Bezirksinspektor Rudolf Kranz wurde heute einvernommen. Er verfasste einen der beiden Abschlussberichte, der drei der Angeklagten betrifft und in weiterer Folge der Ermittlungen mit dem Abschlussbericht von Gruppeninspektor Martin Unger chaotisch zusammengelegt wurde. Rudolf Kranz war zu dieser Zeit ebenso wie Martin Unger Mitarbeiter der Sonderkommission(Soko)-Schlepperei Süd. Kranz gab an, seit 1998 im Bereich “Fremdenrecht/Schlepperei” tätig zu sein. Die Argumentationen mit denen er Fehler der Soko-Beamten sowie der Dolmetscher*innen rechtfertigte, waren so gut wie ident mit denen von Martin Unger (siehe Protokoll vom neunten und zehnten Verhandlungstag). Seine Wortwahl war auch fast dieselbe. Er machte viele generelle Aussagen, wenn es aber um konkrete Punkte in diesem Verfahren ging, konnte er keine aussagekräftigen Angaben mehr machen.
Hingewiesen auf die tendenziösen Übersetzungsfehler verwies er stets auf die Dolmetscher*innen. Er müsse sich ja auf diese verlassen können.
Außerdem betonte er immer wieder, dass die Soko “Qualitätskontrollen” der Übersetzungen durchgeführt habe. Dabei sind den Beamt*innen offenbar keine “Mängel” aufgefallen.
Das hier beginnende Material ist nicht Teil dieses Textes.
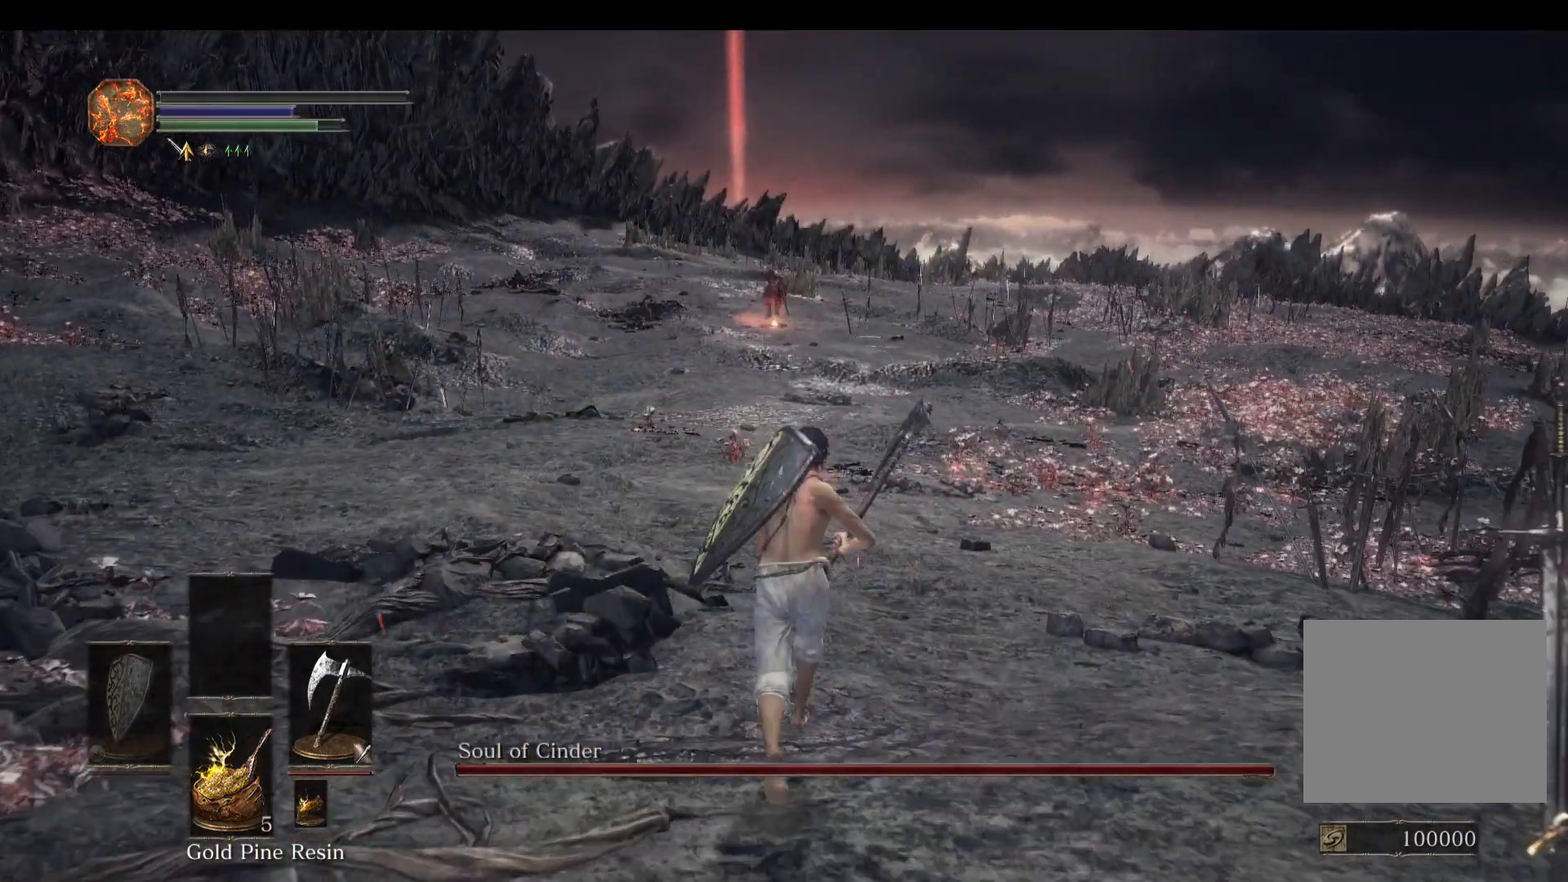
{"buttons": ["L1"], "left_stick": "up", "right_stick": "center", "events": []}
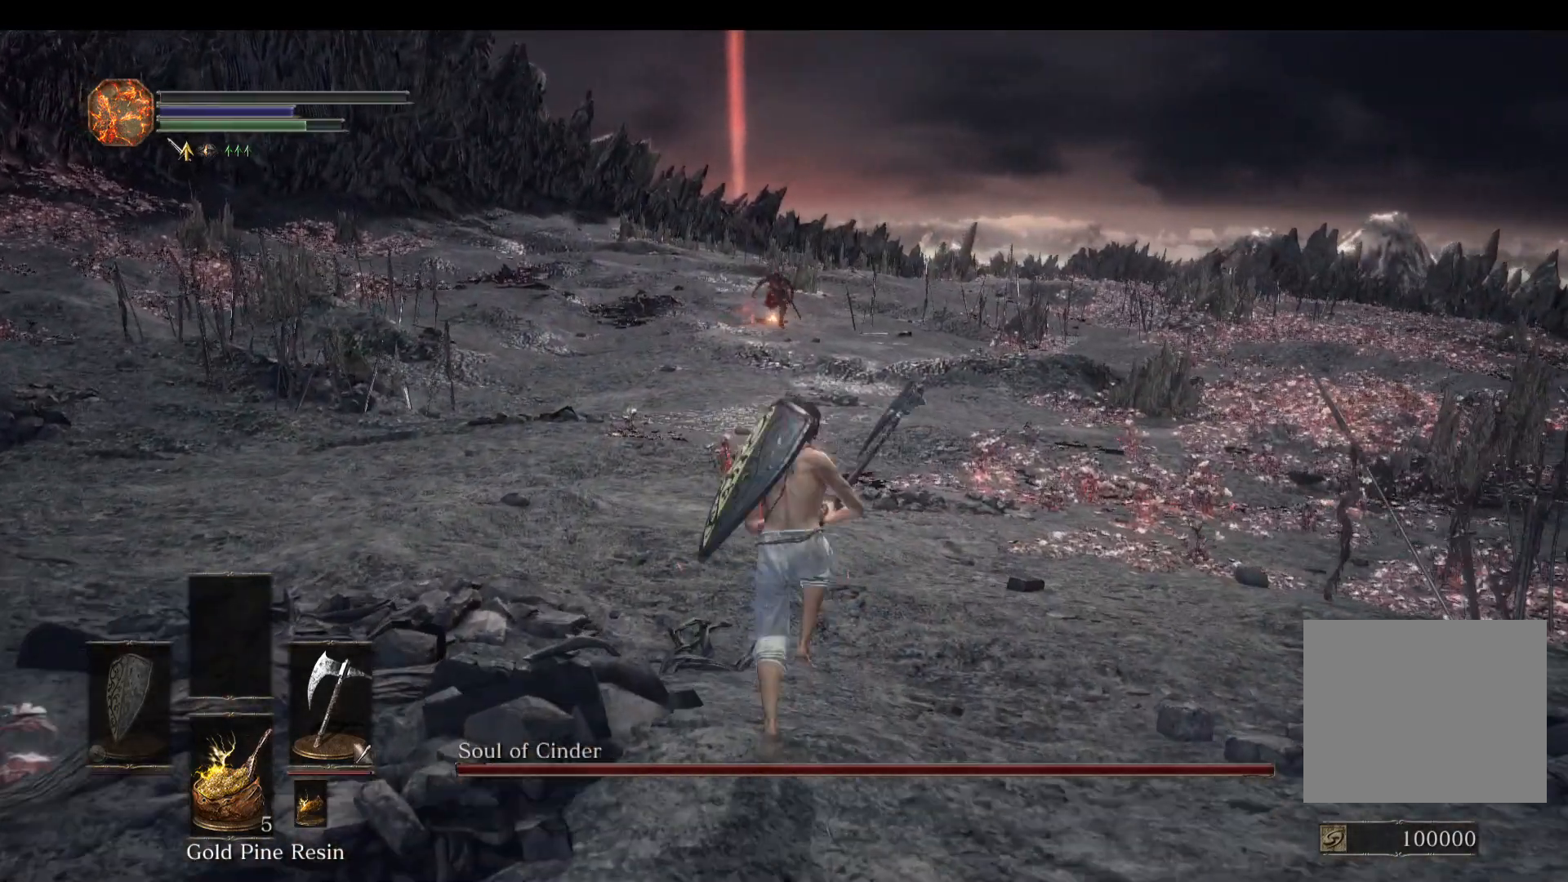
{"buttons": ["L1"], "left_stick": "up", "right_stick": "center", "events": []}
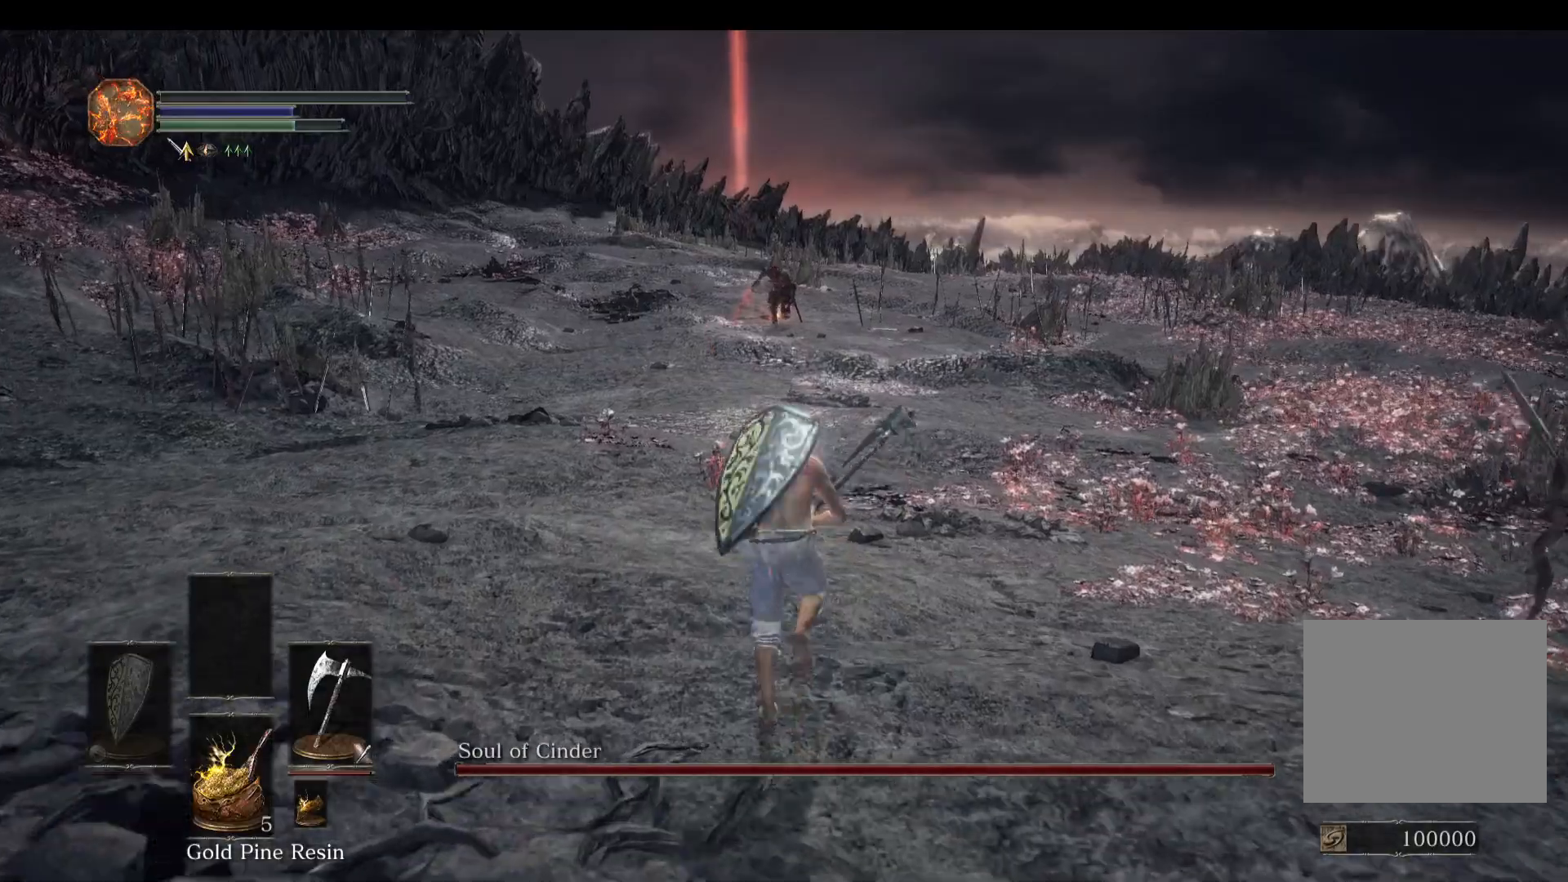
{"buttons": [], "left_stick": "up", "right_stick": "center", "events": [[367, "SQUARE", "down"], [500, "L1", "up"], [500, "SQUARE", "up"]]}
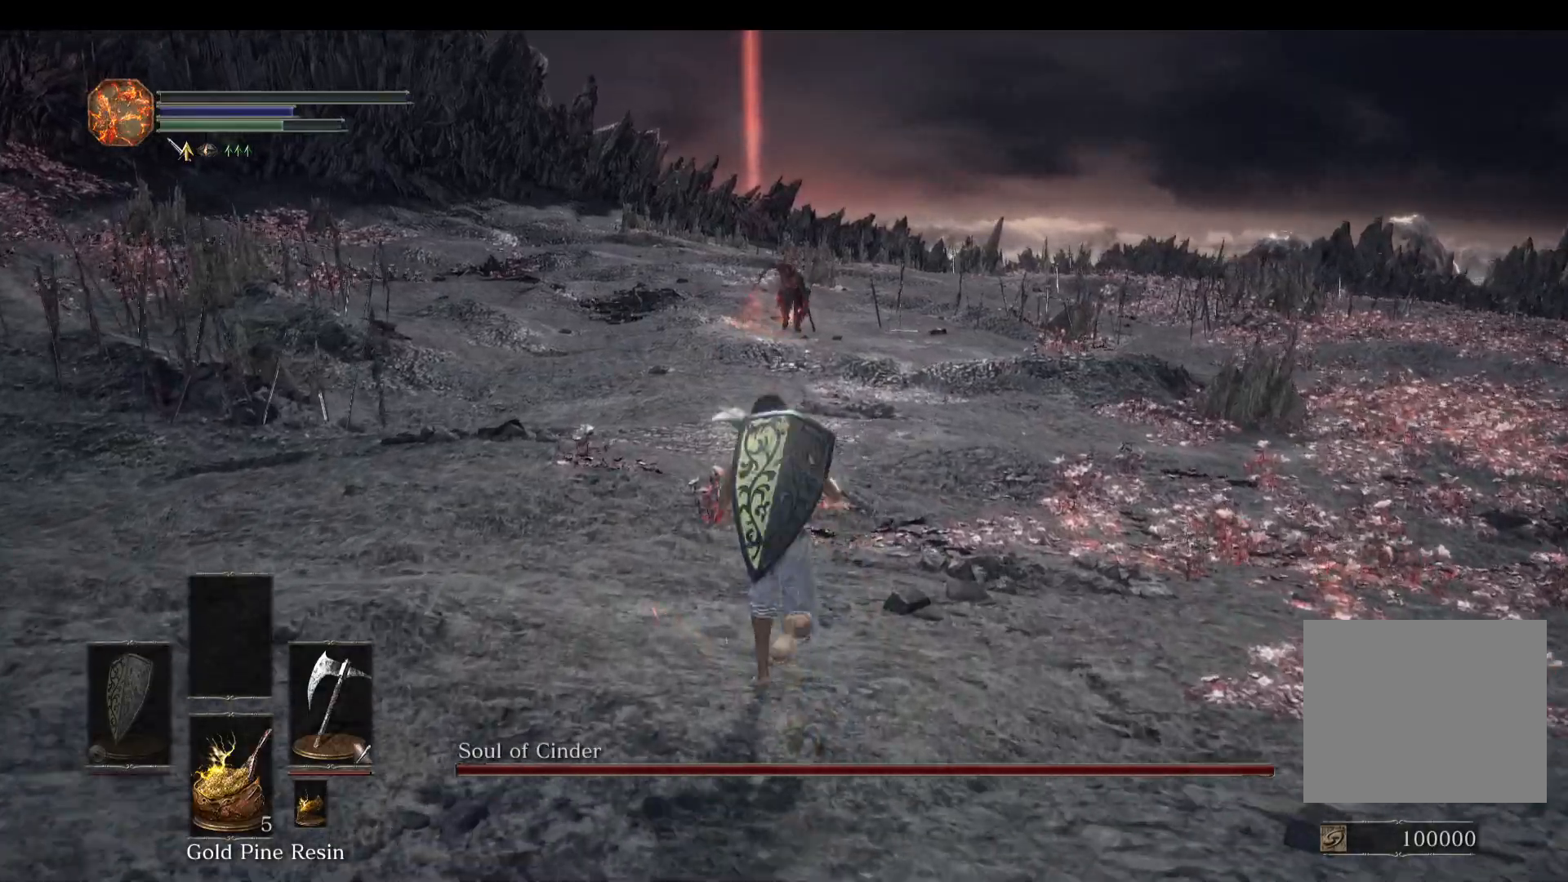
{"buttons": [], "left_stick": "up", "right_stick": "center", "events": [[200, "right_stick", "down"], [300, "right_stick", "center"]]}
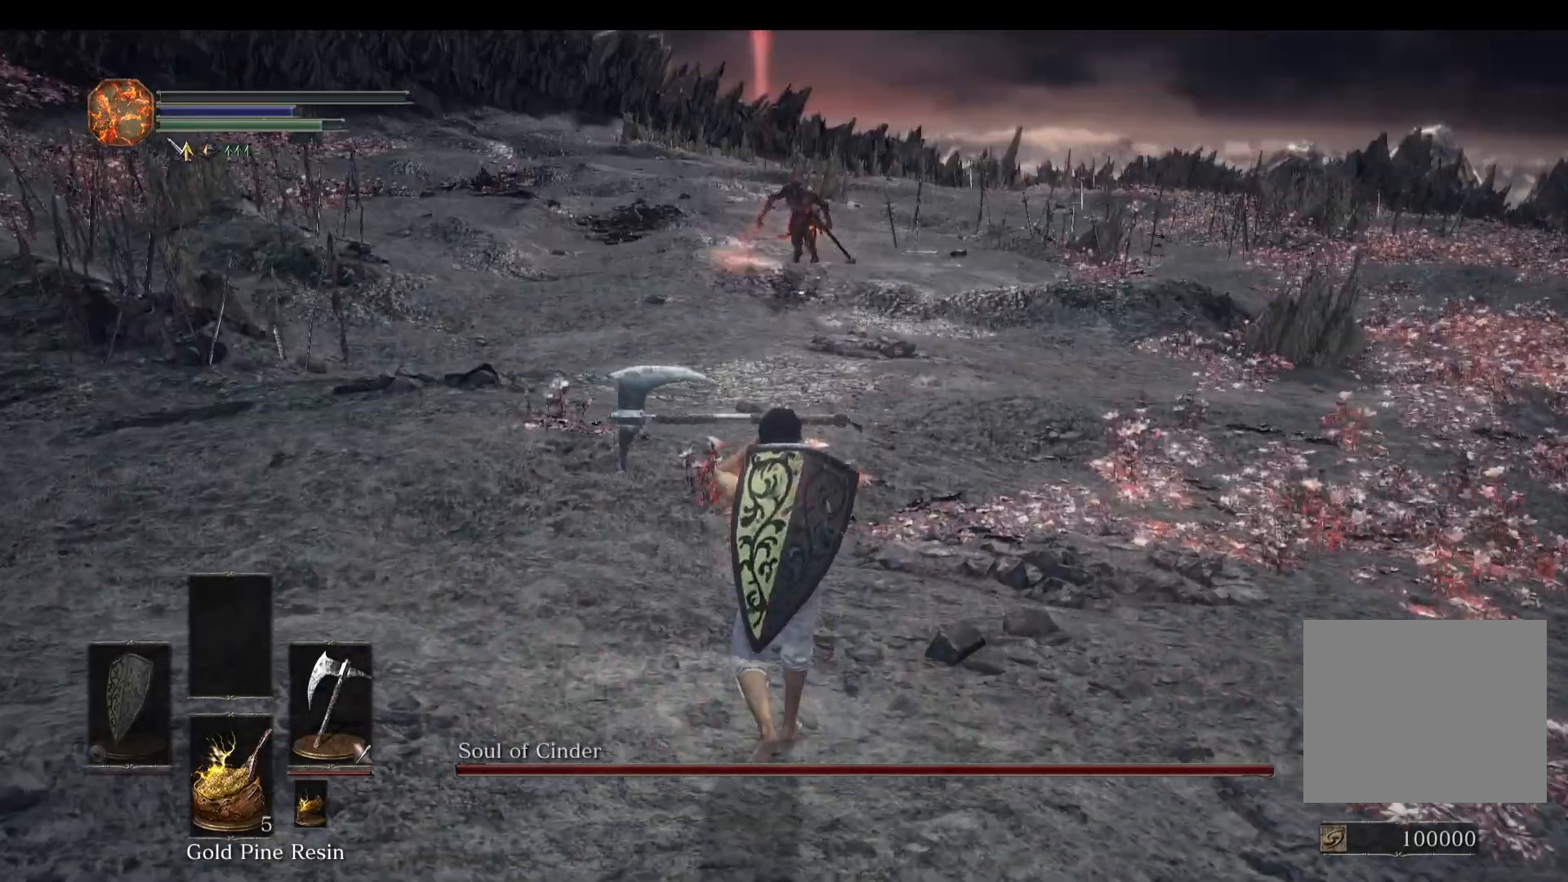
{"buttons": [], "left_stick": "up", "right_stick": "center", "events": [[233, "left_stick", "center"], [467, "left_stick", "up"]]}
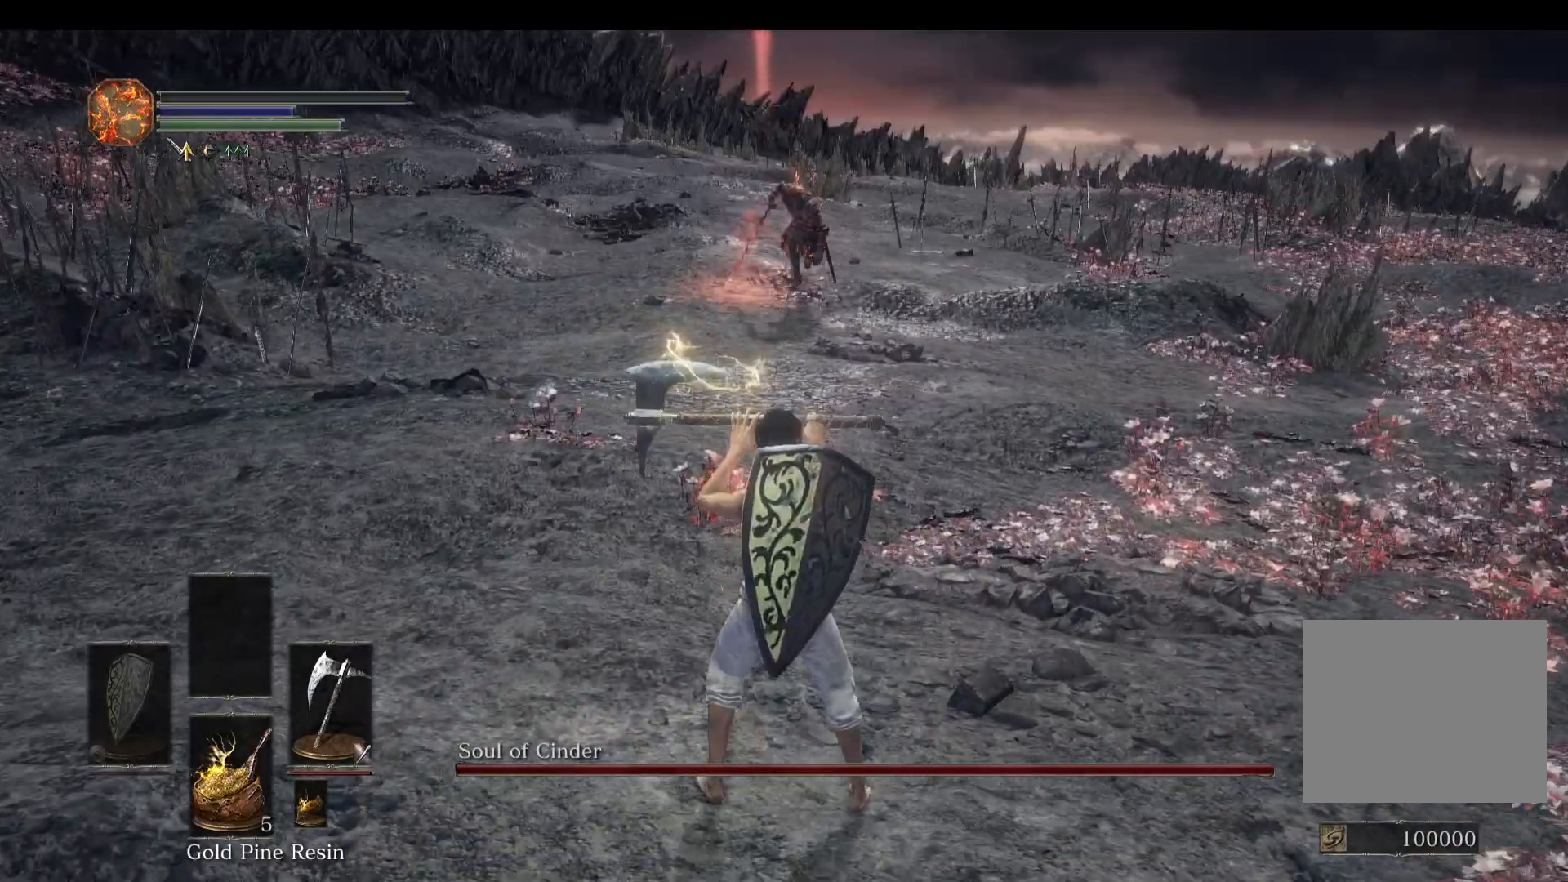
{"buttons": [], "left_stick": "up", "right_stick": "center", "events": []}
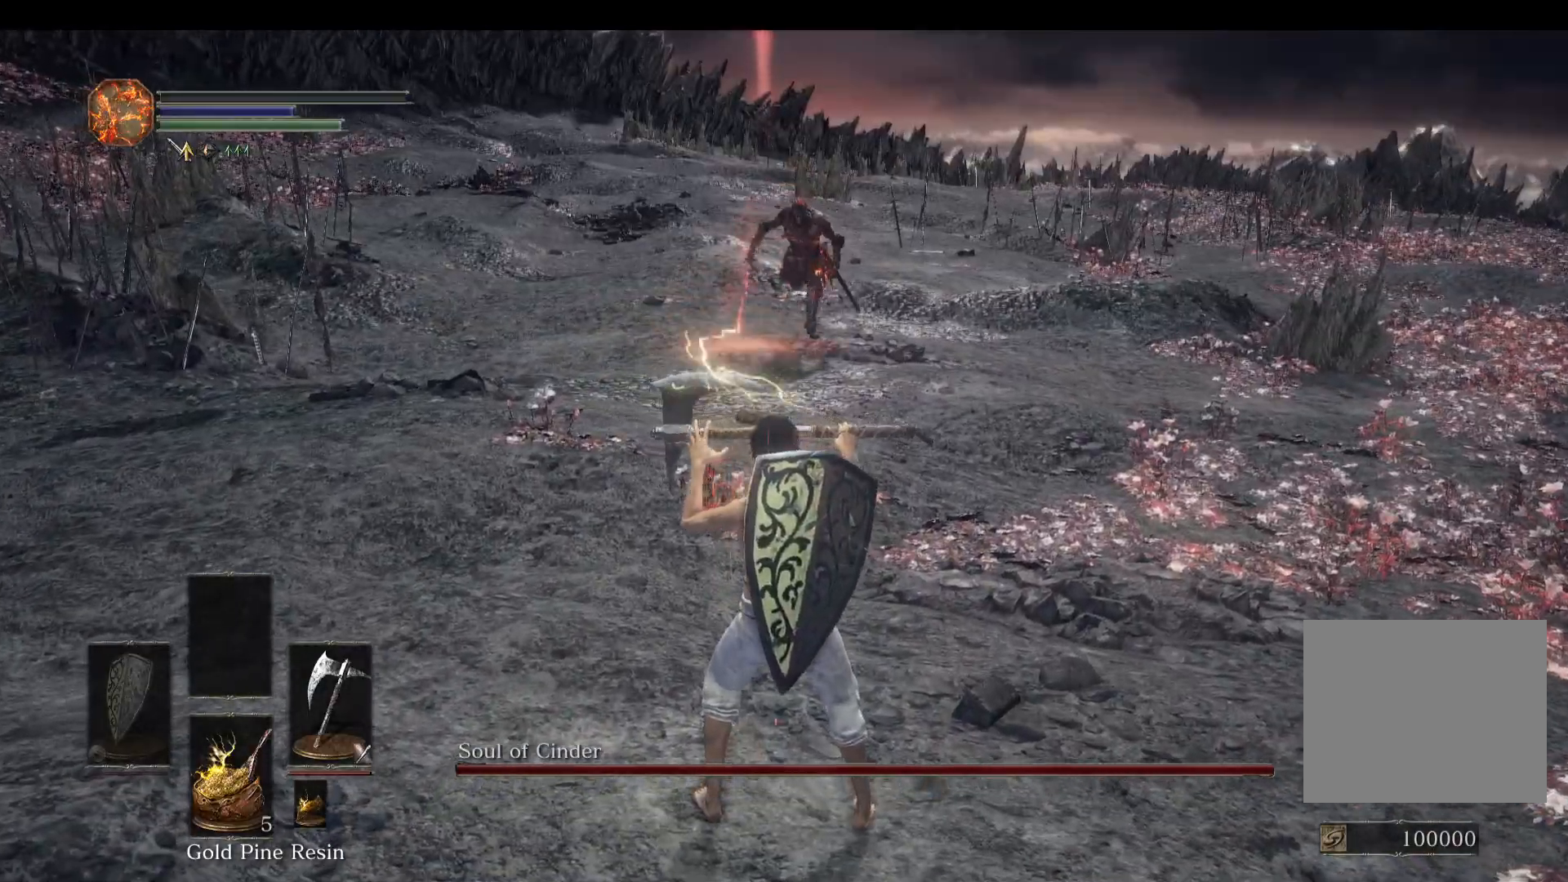
{"buttons": [], "left_stick": "up", "right_stick": "center", "events": [[33, "right_stick", "down"], [133, "right_stick", "center"], [367, "right_stick", "up-right"], [433, "right_stick", "center"]]}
Der Dolmetscher allerdings konnte, wie sich im Zuge des Prozesses herausstellte, keine zwei Sätze die er selbst auf Deutsch übersetzt hatte auf Punjabi rückübersetzen. Kranz hatte dafür keine Erklärung und verwies erneut darauf, dass er ja – da er die Sprache selbst nicht könne – auf das Vertrauen zu den Dolmetscher*innen angewiesen sei.
In Bezug auf den Vorwurf der “kriminellen Vereinigung” gab Rudolf Kranz an, dass es sich bei den Angeklagten um “keine großen Bosse” handle, sie hätten dennoch in der angeblichen “Organisation” eine wichtige, wenn auch leicht austauschbare Rolle gespielt. Seine Begründung stützt sich alleine auf Telefonüberwachungen sowie Mutmaßungen. Er gab an, die Angeklagten hätten sich im Votivpark getroffen, um die Arbeitsteilung zu besprechen. Woher er das wisse? Er habe sie im Votivpark im Zuge einer anderen Observation gesehen und aus seiner Erfahrung wisse er, dass persönliche Treffen das einfachste Mittel seien, um “Schleppungshandlungen” zu besprechen. Er gab allerdings ebenso an, dass er die Sprache, in der die Angeklagten miteinander kommuniziert haben, nicht versteht. Auf die Frage danach, was im Rahmen der Telefonüberwachungen als “schlepperrelevant” galt, antwortete Kranz, dass alles, wo es um Personen ginge, dazu zähle.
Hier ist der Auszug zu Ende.